TASK STATEMENT>
Return every line of the data below that contains the string "with", matching case exactly.

RECORDS FOR THE EXERCISE>
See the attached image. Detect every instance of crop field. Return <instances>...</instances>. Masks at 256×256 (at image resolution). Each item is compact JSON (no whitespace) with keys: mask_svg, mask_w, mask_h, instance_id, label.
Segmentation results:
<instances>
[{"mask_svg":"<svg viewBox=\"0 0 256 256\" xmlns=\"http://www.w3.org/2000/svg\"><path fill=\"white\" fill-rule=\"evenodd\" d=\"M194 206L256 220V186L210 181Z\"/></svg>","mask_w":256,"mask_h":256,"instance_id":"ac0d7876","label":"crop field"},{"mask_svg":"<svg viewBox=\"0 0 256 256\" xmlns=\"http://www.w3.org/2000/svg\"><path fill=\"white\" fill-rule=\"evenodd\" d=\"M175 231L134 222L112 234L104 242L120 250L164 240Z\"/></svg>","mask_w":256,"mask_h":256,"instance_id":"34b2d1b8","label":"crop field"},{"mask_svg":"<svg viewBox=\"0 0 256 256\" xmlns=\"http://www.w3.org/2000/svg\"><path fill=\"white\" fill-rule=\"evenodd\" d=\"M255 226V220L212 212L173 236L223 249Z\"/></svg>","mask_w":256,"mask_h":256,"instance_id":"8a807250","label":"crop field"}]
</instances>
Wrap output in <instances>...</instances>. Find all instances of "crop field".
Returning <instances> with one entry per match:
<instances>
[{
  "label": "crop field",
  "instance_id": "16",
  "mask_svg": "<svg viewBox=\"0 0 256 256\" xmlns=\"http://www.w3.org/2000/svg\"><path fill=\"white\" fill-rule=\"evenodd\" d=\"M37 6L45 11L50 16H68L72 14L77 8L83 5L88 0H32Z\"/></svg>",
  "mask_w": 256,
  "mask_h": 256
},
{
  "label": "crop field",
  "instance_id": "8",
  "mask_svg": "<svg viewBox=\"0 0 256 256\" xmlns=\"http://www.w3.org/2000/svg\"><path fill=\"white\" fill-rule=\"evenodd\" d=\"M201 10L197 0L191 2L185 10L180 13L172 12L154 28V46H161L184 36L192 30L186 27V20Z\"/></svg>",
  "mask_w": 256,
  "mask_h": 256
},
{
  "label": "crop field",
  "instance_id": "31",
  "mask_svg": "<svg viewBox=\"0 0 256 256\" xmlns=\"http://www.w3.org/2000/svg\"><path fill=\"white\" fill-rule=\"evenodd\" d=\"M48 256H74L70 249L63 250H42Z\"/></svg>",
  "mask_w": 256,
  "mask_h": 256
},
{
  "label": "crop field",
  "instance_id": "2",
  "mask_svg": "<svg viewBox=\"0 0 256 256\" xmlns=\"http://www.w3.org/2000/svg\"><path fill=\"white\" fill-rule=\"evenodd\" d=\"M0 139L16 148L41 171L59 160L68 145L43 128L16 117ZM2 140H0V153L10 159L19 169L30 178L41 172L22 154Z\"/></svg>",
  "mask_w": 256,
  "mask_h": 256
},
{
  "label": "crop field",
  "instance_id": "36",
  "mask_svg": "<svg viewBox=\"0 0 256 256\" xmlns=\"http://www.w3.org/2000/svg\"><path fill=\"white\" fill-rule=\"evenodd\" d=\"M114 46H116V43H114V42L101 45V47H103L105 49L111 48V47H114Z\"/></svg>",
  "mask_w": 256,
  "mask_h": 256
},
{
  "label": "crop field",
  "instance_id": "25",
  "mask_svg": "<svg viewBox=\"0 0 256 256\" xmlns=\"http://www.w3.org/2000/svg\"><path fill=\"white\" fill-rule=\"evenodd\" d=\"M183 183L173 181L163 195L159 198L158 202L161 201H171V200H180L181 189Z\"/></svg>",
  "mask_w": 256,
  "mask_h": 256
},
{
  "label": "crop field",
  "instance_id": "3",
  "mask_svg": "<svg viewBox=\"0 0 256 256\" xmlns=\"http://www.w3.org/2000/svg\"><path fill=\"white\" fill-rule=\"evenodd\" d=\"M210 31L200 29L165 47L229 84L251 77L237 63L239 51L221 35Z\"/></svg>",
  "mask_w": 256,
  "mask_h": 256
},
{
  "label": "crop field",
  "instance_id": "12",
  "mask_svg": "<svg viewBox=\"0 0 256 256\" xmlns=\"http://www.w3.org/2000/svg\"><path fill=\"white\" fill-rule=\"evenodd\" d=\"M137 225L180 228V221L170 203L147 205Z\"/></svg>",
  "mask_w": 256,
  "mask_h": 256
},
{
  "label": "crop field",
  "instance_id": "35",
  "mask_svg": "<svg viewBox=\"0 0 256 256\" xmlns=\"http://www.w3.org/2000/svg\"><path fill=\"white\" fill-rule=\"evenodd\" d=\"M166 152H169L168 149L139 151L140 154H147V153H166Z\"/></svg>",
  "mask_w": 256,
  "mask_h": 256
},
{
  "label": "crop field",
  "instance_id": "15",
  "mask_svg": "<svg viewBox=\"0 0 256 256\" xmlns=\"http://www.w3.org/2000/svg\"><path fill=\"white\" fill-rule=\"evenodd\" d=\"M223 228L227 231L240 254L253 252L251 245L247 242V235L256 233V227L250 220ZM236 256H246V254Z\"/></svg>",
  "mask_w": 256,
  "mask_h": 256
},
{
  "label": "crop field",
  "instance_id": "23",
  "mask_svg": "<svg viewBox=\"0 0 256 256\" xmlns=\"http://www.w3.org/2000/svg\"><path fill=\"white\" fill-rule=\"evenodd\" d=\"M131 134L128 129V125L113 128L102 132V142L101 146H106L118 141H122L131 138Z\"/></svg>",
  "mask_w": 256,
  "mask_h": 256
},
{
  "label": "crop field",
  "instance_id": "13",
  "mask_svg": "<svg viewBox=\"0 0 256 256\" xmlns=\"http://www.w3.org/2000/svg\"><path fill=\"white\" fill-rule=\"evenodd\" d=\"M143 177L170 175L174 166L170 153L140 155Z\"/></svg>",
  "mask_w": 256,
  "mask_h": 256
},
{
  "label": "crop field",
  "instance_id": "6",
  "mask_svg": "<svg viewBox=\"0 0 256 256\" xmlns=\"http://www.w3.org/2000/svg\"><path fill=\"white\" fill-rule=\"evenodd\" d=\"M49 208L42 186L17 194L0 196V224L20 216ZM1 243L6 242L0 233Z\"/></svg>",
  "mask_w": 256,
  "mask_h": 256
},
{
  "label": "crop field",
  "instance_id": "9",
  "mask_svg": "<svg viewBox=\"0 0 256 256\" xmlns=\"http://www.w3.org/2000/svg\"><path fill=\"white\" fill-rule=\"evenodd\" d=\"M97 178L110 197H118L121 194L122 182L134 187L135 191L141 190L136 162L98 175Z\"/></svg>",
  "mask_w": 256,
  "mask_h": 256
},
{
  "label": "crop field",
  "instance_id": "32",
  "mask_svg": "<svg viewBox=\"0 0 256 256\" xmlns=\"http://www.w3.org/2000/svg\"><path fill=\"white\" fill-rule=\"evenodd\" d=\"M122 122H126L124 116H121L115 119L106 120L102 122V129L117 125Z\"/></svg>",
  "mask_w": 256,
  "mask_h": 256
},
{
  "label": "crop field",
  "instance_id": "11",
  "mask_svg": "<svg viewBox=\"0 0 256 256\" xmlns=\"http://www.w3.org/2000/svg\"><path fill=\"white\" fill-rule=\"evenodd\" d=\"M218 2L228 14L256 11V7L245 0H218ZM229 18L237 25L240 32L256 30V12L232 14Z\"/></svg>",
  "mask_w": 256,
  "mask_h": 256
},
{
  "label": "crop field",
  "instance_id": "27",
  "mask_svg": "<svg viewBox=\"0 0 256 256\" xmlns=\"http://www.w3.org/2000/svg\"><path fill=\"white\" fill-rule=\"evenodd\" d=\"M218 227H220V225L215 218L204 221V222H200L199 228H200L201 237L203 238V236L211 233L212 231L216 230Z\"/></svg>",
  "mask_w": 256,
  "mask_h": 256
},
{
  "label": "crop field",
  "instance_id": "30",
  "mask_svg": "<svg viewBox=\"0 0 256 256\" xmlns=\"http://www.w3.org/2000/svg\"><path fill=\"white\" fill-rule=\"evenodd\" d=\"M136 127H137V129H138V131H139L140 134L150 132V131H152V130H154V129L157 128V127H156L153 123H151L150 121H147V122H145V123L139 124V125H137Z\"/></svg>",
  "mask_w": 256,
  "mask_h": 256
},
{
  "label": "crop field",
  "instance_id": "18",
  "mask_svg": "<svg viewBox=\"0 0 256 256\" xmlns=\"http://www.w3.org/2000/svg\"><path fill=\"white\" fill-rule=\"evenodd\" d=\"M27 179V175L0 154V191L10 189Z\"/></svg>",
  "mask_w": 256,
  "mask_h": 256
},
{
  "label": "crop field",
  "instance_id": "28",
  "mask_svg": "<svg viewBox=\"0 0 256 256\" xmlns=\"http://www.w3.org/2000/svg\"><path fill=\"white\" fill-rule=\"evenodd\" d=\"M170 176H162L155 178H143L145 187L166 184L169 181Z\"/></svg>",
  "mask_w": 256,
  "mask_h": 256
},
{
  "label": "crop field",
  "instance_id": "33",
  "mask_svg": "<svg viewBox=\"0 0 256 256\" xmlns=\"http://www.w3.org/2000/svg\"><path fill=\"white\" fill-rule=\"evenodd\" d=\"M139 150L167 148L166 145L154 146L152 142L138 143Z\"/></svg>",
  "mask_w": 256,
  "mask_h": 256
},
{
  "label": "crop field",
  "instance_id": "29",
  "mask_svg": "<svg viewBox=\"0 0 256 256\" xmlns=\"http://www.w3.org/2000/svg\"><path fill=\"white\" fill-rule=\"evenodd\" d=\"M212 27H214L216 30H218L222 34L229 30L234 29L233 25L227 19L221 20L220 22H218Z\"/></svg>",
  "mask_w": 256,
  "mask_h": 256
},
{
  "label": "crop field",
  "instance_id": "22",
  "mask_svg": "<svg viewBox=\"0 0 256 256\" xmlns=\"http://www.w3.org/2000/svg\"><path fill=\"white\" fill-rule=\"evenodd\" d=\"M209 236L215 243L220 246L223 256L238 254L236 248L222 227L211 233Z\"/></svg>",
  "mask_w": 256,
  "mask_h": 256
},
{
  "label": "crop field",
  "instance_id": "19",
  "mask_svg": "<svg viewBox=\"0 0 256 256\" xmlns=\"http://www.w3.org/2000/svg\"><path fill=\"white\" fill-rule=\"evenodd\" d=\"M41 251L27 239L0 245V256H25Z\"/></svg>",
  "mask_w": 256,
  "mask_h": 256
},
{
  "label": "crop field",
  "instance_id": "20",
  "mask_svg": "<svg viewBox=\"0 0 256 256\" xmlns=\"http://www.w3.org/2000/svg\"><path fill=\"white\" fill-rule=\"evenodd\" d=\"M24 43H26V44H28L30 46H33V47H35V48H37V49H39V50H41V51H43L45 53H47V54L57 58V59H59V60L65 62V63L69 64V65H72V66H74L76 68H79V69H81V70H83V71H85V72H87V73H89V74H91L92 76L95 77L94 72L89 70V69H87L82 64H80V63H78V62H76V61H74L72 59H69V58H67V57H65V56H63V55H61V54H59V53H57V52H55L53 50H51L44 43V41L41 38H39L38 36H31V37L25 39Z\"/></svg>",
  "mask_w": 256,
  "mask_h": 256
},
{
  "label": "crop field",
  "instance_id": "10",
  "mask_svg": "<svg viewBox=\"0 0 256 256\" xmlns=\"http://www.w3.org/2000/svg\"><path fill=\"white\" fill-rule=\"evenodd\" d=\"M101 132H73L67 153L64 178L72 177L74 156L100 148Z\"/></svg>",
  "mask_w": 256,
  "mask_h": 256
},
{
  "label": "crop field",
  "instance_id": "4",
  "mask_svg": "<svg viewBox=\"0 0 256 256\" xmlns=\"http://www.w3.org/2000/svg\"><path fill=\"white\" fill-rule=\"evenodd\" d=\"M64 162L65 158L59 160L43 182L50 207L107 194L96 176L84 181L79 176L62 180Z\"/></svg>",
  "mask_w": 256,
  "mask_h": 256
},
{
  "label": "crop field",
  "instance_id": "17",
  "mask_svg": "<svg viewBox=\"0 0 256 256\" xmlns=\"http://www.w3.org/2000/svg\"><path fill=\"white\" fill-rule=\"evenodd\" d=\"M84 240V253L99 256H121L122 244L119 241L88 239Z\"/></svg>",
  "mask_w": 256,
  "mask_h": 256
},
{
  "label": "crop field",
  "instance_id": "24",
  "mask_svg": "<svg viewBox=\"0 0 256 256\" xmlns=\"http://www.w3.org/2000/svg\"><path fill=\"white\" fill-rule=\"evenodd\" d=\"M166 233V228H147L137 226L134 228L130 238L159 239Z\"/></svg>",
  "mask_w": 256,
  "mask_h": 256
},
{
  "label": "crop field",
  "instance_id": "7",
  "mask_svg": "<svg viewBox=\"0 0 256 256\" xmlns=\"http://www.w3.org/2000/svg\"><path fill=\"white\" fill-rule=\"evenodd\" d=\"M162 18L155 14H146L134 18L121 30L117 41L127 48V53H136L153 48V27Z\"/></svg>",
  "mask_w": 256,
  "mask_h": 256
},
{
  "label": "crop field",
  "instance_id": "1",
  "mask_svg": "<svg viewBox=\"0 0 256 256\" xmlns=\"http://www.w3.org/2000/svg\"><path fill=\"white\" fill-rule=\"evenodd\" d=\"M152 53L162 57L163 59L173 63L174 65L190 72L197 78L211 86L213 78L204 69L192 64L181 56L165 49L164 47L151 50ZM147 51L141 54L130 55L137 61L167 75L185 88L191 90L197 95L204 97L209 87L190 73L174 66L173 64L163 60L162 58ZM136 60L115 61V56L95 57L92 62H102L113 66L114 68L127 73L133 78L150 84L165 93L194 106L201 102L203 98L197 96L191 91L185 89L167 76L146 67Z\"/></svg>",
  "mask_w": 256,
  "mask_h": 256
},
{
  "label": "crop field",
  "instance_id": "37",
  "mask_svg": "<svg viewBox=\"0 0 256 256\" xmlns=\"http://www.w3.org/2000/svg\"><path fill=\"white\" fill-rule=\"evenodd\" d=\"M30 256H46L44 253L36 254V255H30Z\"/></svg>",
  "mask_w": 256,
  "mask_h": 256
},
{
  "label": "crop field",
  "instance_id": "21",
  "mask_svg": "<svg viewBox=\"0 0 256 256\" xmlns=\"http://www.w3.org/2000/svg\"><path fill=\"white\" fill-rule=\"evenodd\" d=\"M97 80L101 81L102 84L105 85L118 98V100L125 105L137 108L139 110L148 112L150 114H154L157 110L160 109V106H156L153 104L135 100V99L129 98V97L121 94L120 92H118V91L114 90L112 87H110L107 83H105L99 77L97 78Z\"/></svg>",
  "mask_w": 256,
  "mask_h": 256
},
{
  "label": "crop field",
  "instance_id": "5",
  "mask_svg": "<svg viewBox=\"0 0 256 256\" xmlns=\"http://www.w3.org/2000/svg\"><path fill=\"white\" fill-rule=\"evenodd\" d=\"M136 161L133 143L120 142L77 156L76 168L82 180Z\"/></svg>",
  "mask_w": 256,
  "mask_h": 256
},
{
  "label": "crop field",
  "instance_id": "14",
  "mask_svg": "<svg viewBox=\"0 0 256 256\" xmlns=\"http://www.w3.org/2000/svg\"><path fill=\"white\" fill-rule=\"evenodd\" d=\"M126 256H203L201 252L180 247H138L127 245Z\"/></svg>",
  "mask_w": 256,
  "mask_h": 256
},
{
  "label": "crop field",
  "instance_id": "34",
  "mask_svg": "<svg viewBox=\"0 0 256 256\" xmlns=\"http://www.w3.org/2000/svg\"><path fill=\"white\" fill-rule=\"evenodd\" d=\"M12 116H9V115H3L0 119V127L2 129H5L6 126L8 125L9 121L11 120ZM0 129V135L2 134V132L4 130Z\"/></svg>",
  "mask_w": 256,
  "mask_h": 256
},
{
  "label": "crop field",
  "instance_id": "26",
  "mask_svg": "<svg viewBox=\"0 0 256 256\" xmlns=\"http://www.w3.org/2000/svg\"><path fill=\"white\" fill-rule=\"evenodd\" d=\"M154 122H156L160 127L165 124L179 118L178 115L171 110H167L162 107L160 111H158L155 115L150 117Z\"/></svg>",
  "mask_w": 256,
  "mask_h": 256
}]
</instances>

REPLY TO THE TASK>
See the attached image. Detect every instance of crop field. Return <instances>...</instances>. Masks at 256×256 (at image resolution). Each item is compact JSON (no whitespace) with keys: mask_svg, mask_w, mask_h, instance_id, label.
Returning <instances> with one entry per match:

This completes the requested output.